# YOUR OBJECTIVE
Copy each line of the entries below that contains the string "github".

(Pictures paired with source code)

·····

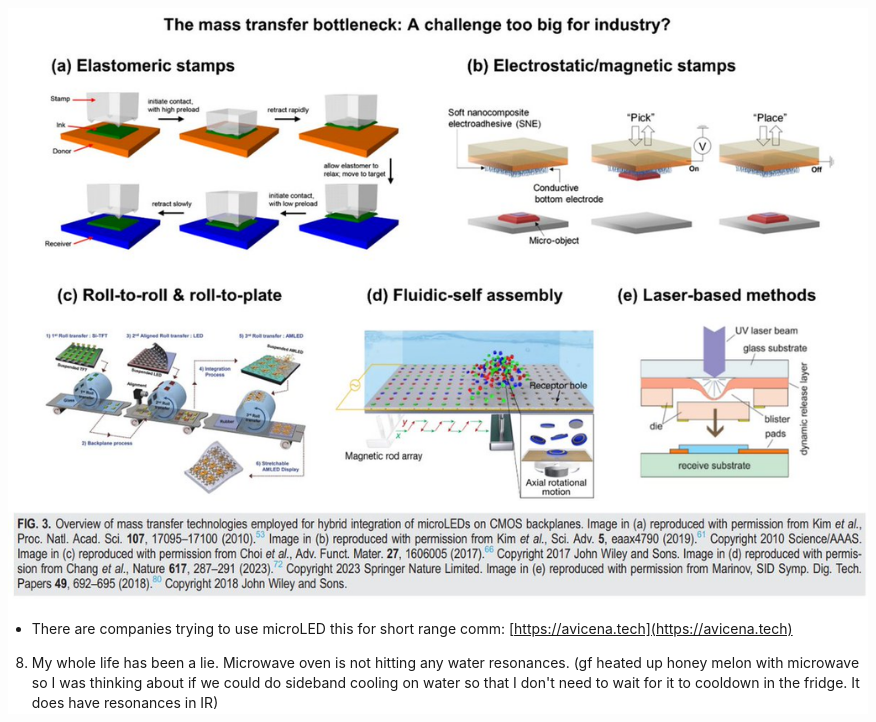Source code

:    ![20241013_014039_0.jpg](/assets/images/2024/20240707_20241017/20241013_014039_0.jpg)
   - There are companies trying to use microLED this for short range comm: [https://avicena.tech](https://avicena.tech)

8. My whole life has been a lie. Microwave oven is not hitting any water resonances.
(gf heated up honey melon with microwave so I was thinking about if we could do sideband cooling on water so that I don't need to wait for it to cooldown in the fridge. It does have resonances in IR)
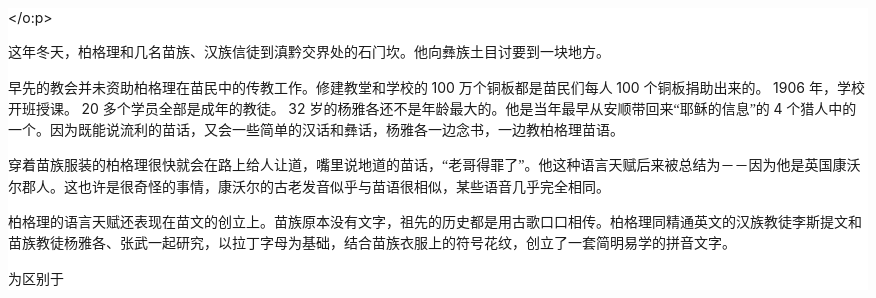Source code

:   </o:p>
 </p>
 <p class="MsoNormal">
  <span lang="ZH-CN" style='font-family:宋体;mso-ascii-font-family:
"Times New Roman"'>
   这年冬天，柏格理和几名苗族、汉族信徒到滇黔交界处的石门坎。他向彝族土目讨要到一块地方。
  </span>
  <o:p>
  </o:p>
 </p>
 <p class="MsoNormal">
  <span lang="ZH-CN" style='font-family:宋体;mso-ascii-font-family:
"Times New Roman"'>
   早先的教会并未资助柏格理在苗民中的传教工作。修建教堂和学校的
  </span>
  100
  <span lang="ZH-CN" style='font-family:宋体;mso-ascii-font-family:"Times New Roman"'>
   万个铜板都是苗民们每人
  </span>
  100
  <span lang="ZH-CN" style='font-family:宋体;mso-ascii-font-family:"Times New Roman"'>
   个铜板捐助出来的。
  </span>
  1906
  <span lang="ZH-CN" style='font-family:宋体;mso-ascii-font-family:"Times New Roman"'>
   年，学校开班授课。
  </span>
  20
  <span lang="ZH-CN" style='font-family:宋体;mso-ascii-font-family:"Times New Roman"'>
   多个学员全部是成年的教徒。
  </span>
  32
  <span lang="ZH-CN" style='font-family:宋体;mso-ascii-font-family:"Times New Roman"'>
   岁的杨雅各还不是年龄最大的。他是当年最早从安顺带回来“耶稣的信息”的
  </span>
  4
  <span lang="ZH-CN" style='font-family:宋体;mso-ascii-font-family:"Times New Roman"'>
   个猎人中的一个。因为既能说流利的苗话，又会一些简单的汉话和彝话，杨雅各一边念书，一边教柏格理苗语。
  </span>
  <o:p>
  </o:p>
 </p>
 <p class="MsoNormal">
  <span lang="ZH-CN" style='font-family:宋体;mso-ascii-font-family:
"Times New Roman"'>
   穿着苗族服装的柏格理很快就会在路上给人让道，嘴里说地道的苗话，“老哥得罪了”。他这种语言天赋后来被总结为－－因为他是英国康沃尔郡人。这也许是很奇怪的事情，康沃尔的古老发音似乎与苗语很相似，某些语音几乎完全相同。
  </span>
  <o:p>
  </o:p>
 </p>
 <p class="MsoNormal">
  <span lang="ZH-CN" style='font-family:宋体;mso-ascii-font-family:
"Times New Roman"'>
   柏格理的语言天赋还表现在苗文的创立上。苗族原本没有文字，祖先的历史都是用古歌口口相传。柏格理同精通英文的汉族教徒李斯提文和苗族教徒杨雅各、张武一起研究，以拉丁字母为基础，结合苗族衣服上的符号花纹，创立了一套简明易学的拼音文字。
  </span>
  <o:p>
  </o:p>
 </p>
 <p class="MsoNormal">
  <span lang="ZH-CN" style='font-family:宋体;mso-ascii-font-family:
"Times New Roman"'>
   为区别于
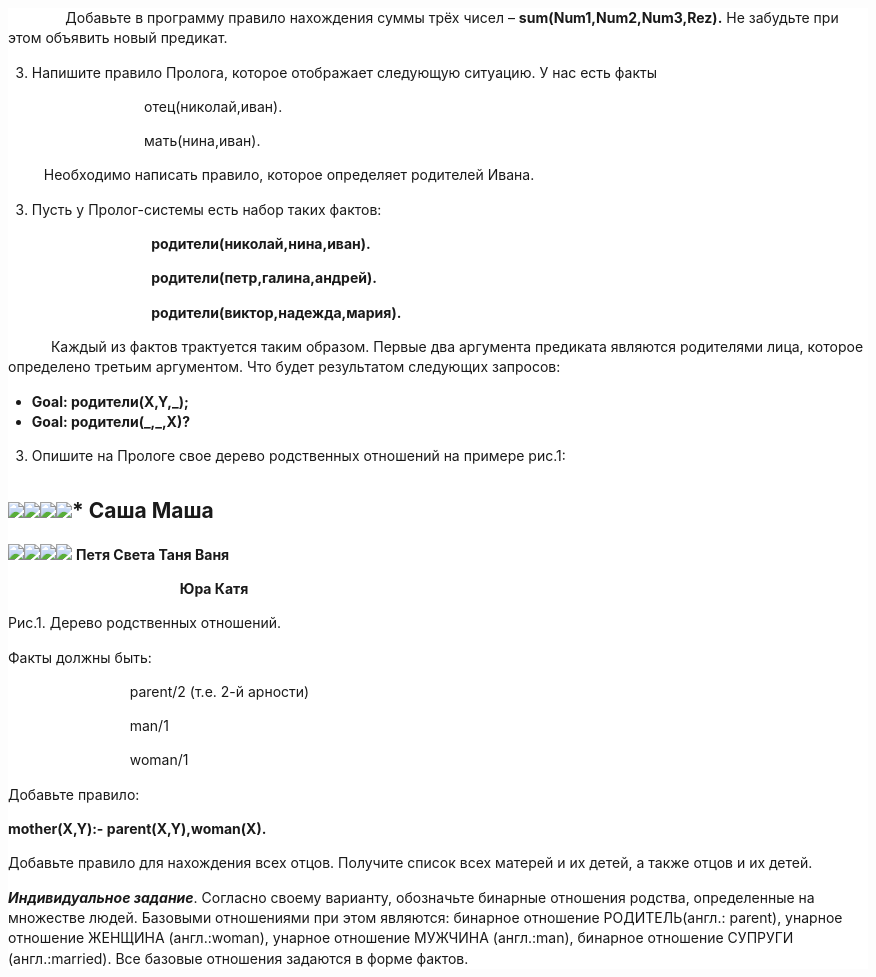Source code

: `        `Добавьте в программу правило нахождения суммы трёх чисел – **sum(Num1,Num2,Num3,Rez).** Не забудьте при этом объявить новый предикат. 

3. Напишите правило Пролога, которое отображает следующую ситуацию. У нас есть факты 

`                   `отец(николай,иван).

`                   `мать(нина,иван). 

`     `Необходимо написать правило, которое определяет родителей Ивана.

3. Пусть у Пролог-системы есть набор таких фактов:

`                    `**родители(николай,нина,иван).**

`                    `**родители(петр,галина,андрей).**

`                    `**родители(виктор,надежда,мария).**

`      `Каждый из фактов трактуется таким образом. Первые два аргумента предиката являются родителями лица, которое определено третьим аргументом. Что будет результатом следующих запросов:

- **Goal: родители(X,Y,\_);**
- **Goal: родители(\_,\_,X)?**
3. Опишите на Прологе свое дерево родственных отношений на примере рис.1:
## ![](Aspose.Words.95aa90b2-d0b0-4b6c-80b4-96c6f104cbae.022.png)![](Aspose.Words.95aa90b2-d0b0-4b6c-80b4-96c6f104cbae.023.png)![](Aspose.Words.95aa90b2-d0b0-4b6c-80b4-96c6f104cbae.024.png)![](Aspose.Words.95aa90b2-d0b0-4b6c-80b4-96c6f104cbae.025.png)*             **Саша                                                                                        Маша**                         



![](Aspose.Words.95aa90b2-d0b0-4b6c-80b4-96c6f104cbae.026.png)![](Aspose.Words.95aa90b2-d0b0-4b6c-80b4-96c6f104cbae.027.png)![](Aspose.Words.95aa90b2-d0b0-4b6c-80b4-96c6f104cbae.028.png)![](Aspose.Words.95aa90b2-d0b0-4b6c-80b4-96c6f104cbae.029.png) **Петя                                 Света                                     Таня                        Ваня**



`                        `**Юра                                                                        Катя**

Рис.1. Дерево родственных отношений.

Факты должны быть:

`                 `parent/2 (т.е. 2-й арности) 

`                 `man/1

`                 `woman/1

Добавьте правило:

**mother(X,Y):- parent(X,Y),woman(X).**

Добавьте правило для нахождения всех отцов. Получите список всех матерей и их детей, а также отцов и их детей.

***Индивидуальное задание***. Согласно своему варианту, обозначьте бинарные  отношения родства, определенные на множестве людей. Базовыми отношениями при этом являются: бинарное отношение РОДИТЕЛЬ(англ.: parent), унарное отношение   ЖЕНЩИНА   (англ.:woman),   унарное  отношение  МУЖЧИНА (англ.:man), бинарное отношение СУПРУГИ (англ.:married). Все базовые отношения задаются в форме фактов.
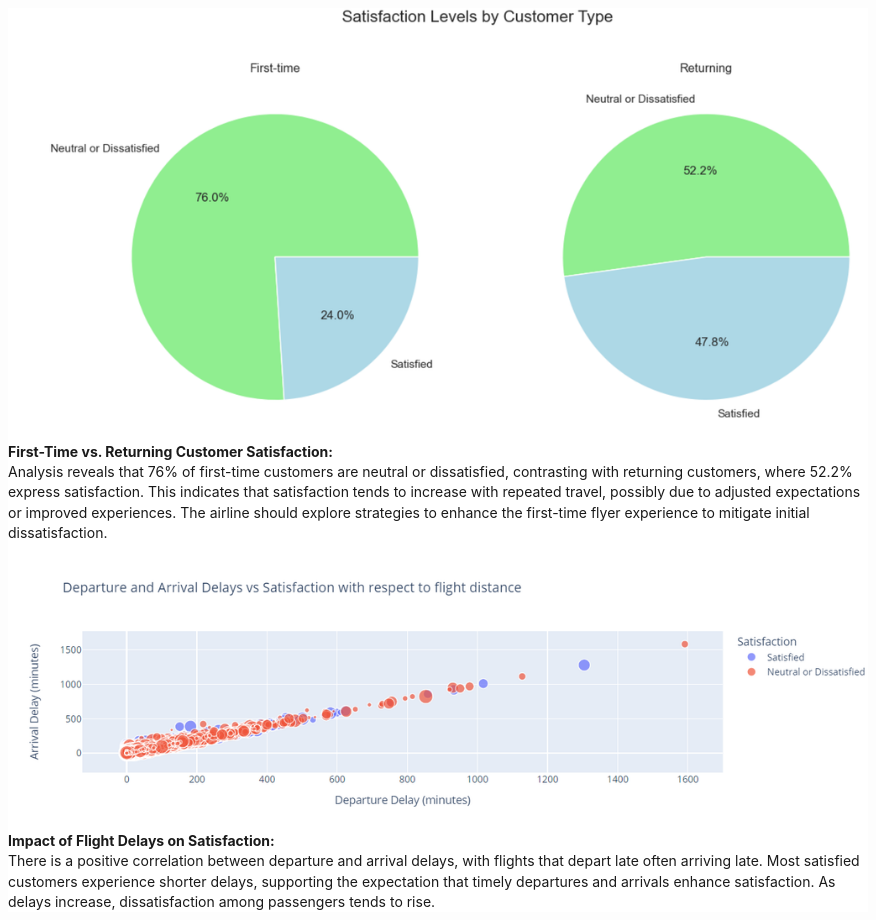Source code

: ![visual2.png](https://github.com/SiddhiRohith29/UMBC-DATA606-Capstone/blob/main/data/mainimages/visual2.png)
**First-Time vs. Returning Customer Satisfaction:**  
Analysis reveals that 76% of first-time customers are neutral or dissatisfied, contrasting with returning customers, where 52.2% express satisfaction. This indicates that satisfaction tends to increase with repeated travel, possibly due to adjusted expectations or improved experiences. The airline should explore strategies to enhance the first-time flyer experience to mitigate initial dissatisfaction.

![visual3.png](https://github.com/SiddhiRohith29/UMBC-DATA606-Capstone/blob/main/data/mainimages/visual3.png)
**Impact of Flight Delays on Satisfaction:**  
There is a positive correlation between departure and arrival delays, with flights that depart late often arriving late. Most satisfied customers experience shorter delays, supporting the expectation that timely departures and arrivals enhance satisfaction. As delays increase, dissatisfaction among passengers tends to rise.
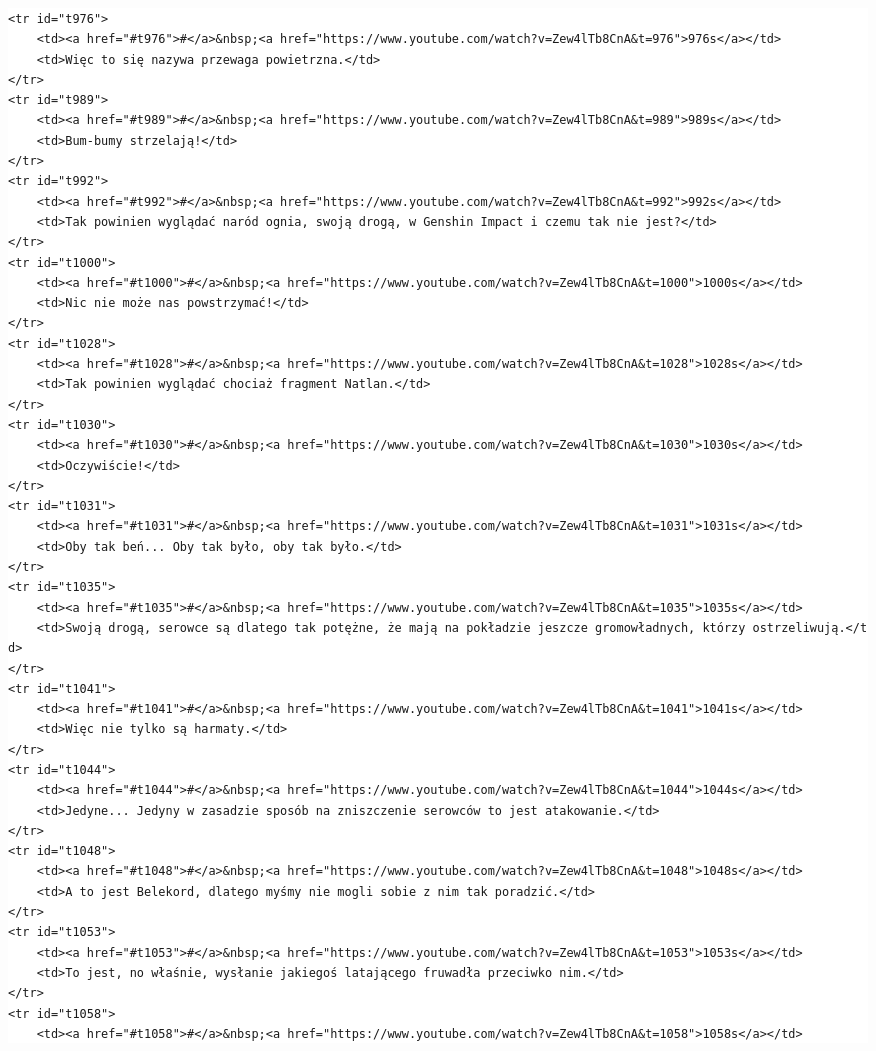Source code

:     <tr id="t976">
        <td><a href="#t976">#</a>&nbsp;<a href="https://www.youtube.com/watch?v=Zew4lTb8CnA&t=976">976s</a></td>
        <td>Więc to się nazywa przewaga powietrzna.</td>
    </tr>
    <tr id="t989">
        <td><a href="#t989">#</a>&nbsp;<a href="https://www.youtube.com/watch?v=Zew4lTb8CnA&t=989">989s</a></td>
        <td>Bum-bumy strzelają!</td>
    </tr>
    <tr id="t992">
        <td><a href="#t992">#</a>&nbsp;<a href="https://www.youtube.com/watch?v=Zew4lTb8CnA&t=992">992s</a></td>
        <td>Tak powinien wyglądać naród ognia, swoją drogą, w Genshin Impact i czemu tak nie jest?</td>
    </tr>
    <tr id="t1000">
        <td><a href="#t1000">#</a>&nbsp;<a href="https://www.youtube.com/watch?v=Zew4lTb8CnA&t=1000">1000s</a></td>
        <td>Nic nie może nas powstrzymać!</td>
    </tr>
    <tr id="t1028">
        <td><a href="#t1028">#</a>&nbsp;<a href="https://www.youtube.com/watch?v=Zew4lTb8CnA&t=1028">1028s</a></td>
        <td>Tak powinien wyglądać chociaż fragment Natlan.</td>
    </tr>
    <tr id="t1030">
        <td><a href="#t1030">#</a>&nbsp;<a href="https://www.youtube.com/watch?v=Zew4lTb8CnA&t=1030">1030s</a></td>
        <td>Oczywiście!</td>
    </tr>
    <tr id="t1031">
        <td><a href="#t1031">#</a>&nbsp;<a href="https://www.youtube.com/watch?v=Zew4lTb8CnA&t=1031">1031s</a></td>
        <td>Oby tak beń... Oby tak było, oby tak było.</td>
    </tr>
    <tr id="t1035">
        <td><a href="#t1035">#</a>&nbsp;<a href="https://www.youtube.com/watch?v=Zew4lTb8CnA&t=1035">1035s</a></td>
        <td>Swoją drogą, serowce są dlatego tak potężne, że mają na pokładzie jeszcze gromowładnych, którzy ostrzeliwują.</td>
    </tr>
    <tr id="t1041">
        <td><a href="#t1041">#</a>&nbsp;<a href="https://www.youtube.com/watch?v=Zew4lTb8CnA&t=1041">1041s</a></td>
        <td>Więc nie tylko są harmaty.</td>
    </tr>
    <tr id="t1044">
        <td><a href="#t1044">#</a>&nbsp;<a href="https://www.youtube.com/watch?v=Zew4lTb8CnA&t=1044">1044s</a></td>
        <td>Jedyne... Jedyny w zasadzie sposób na zniszczenie serowców to jest atakowanie.</td>
    </tr>
    <tr id="t1048">
        <td><a href="#t1048">#</a>&nbsp;<a href="https://www.youtube.com/watch?v=Zew4lTb8CnA&t=1048">1048s</a></td>
        <td>A to jest Belekord, dlatego myśmy nie mogli sobie z nim tak poradzić.</td>
    </tr>
    <tr id="t1053">
        <td><a href="#t1053">#</a>&nbsp;<a href="https://www.youtube.com/watch?v=Zew4lTb8CnA&t=1053">1053s</a></td>
        <td>To jest, no właśnie, wysłanie jakiegoś latającego fruwadła przeciwko nim.</td>
    </tr>
    <tr id="t1058">
        <td><a href="#t1058">#</a>&nbsp;<a href="https://www.youtube.com/watch?v=Zew4lTb8CnA&t=1058">1058s</a></td>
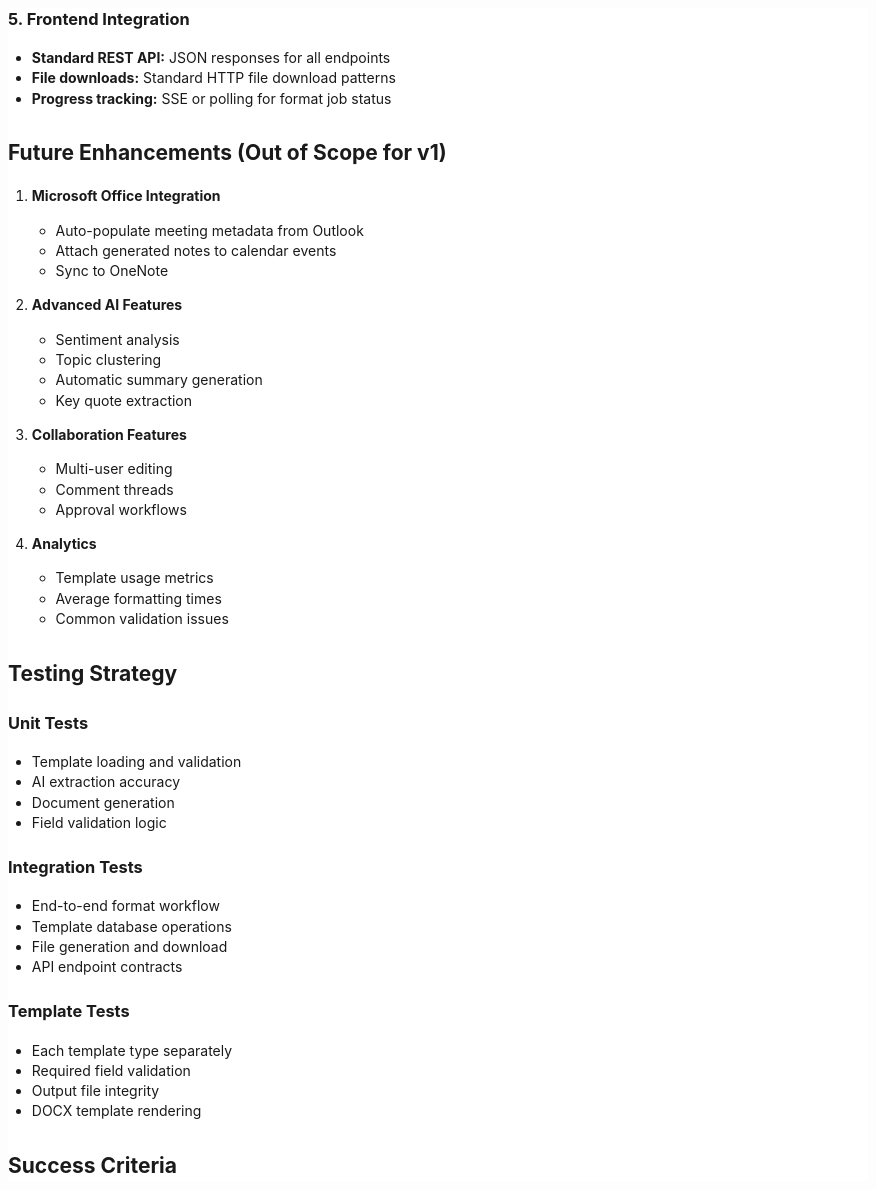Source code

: ### 5. Frontend Integration
- **Standard REST API:** JSON responses for all endpoints
- **File downloads:** Standard HTTP file download patterns
- **Progress tracking:** SSE or polling for format job status

## Future Enhancements (Out of Scope for v1)

1. **Microsoft Office Integration**
   - Auto-populate meeting metadata from Outlook
   - Attach generated notes to calendar events
   - Sync to OneNote

2. **Advanced AI Features**
   - Sentiment analysis
   - Topic clustering
   - Automatic summary generation
   - Key quote extraction

3. **Collaboration Features**
   - Multi-user editing
   - Comment threads
   - Approval workflows

4. **Analytics**
   - Template usage metrics
   - Average formatting times
   - Common validation issues

## Testing Strategy

### Unit Tests
- Template loading and validation
- AI extraction accuracy
- Document generation
- Field validation logic

### Integration Tests
- End-to-end format workflow
- Template database operations
- File generation and download
- API endpoint contracts

### Template Tests
- Each template type separately
- Required field validation
- Output file integrity
- DOCX template rendering

## Success Criteria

·····

# OUTPUT OF THE EXERCISE
: ![visual2.png](https://github.com/SiddhiRohith29/UMBC-DATA606-Capstone/blob/main/data/mainimages/visual2.png)
![visual3.png](https://github.com/SiddhiRohith29/UMBC-DATA606-Capstone/blob/main/data/mainimages/visual3.png)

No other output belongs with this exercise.